Formulated my attitude to open source. I do not believe in open source products . I believe in open source libraries, programs, systems, widgets, tools, etc. But not products.
However, symmetrically, I do not believe in commercial tools, widgets, systems, programs, libraries. I believe in commercial products.
How to make a product from the program? If this is a good program, you may not even have to rewrite it from scratch :) ')
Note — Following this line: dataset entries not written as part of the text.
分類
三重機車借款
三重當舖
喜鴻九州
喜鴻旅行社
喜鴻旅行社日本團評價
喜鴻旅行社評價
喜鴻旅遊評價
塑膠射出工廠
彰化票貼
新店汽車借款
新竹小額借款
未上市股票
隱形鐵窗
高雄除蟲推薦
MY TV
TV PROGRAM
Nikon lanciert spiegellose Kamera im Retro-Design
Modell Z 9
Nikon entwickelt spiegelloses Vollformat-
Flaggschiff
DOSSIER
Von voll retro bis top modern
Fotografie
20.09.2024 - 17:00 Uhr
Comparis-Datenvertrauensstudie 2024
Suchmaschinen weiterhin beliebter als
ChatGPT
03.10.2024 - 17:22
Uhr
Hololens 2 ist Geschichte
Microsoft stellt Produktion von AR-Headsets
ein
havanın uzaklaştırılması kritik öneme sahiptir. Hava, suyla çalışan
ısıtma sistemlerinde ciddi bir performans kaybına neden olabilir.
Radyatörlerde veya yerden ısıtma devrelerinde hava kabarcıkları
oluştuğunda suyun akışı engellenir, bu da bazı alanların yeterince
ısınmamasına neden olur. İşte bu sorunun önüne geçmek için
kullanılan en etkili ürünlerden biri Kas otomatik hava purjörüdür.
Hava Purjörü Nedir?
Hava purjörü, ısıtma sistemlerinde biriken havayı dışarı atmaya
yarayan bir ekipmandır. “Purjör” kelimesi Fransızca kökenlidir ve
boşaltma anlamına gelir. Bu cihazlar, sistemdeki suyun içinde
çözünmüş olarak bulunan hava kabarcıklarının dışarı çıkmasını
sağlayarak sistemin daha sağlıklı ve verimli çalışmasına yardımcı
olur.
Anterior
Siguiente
0. The software product must have a clear purpose. It should be immediately clear why he is needed and what can be done with his help (and what not). 1. A software product must have a user-oriented user interface designed to perform its tasks. Not an interface for running functions and algorithms, but a user interface. 2. The product must have support, at least through e-mail. Support is not in the spirit of “wait and wait for the bug.” Support that solves the problem the user has. 3. The software product must have user documentation. Instead of the description of functions and not javadoc. The documentation should be clear to this user, not the programmer who wrote it;) 4. The product should be so intuitive to the user that he could not even look through this documentation for years if he doesn’t need anything specific. 5. If the product has a price, it should be as simple and understandable to buyers. Buyers do not like to dig into aspects of commercial licenses, looking for pitfalls, and re-read megabytes, figuring out at what price they can buy it.
UPD: I apologize to those present for the possible kindling of the next holy war. My goal was to discuss rather how to make a product from a (commercial) program, rather than open source strengths and weaknesses.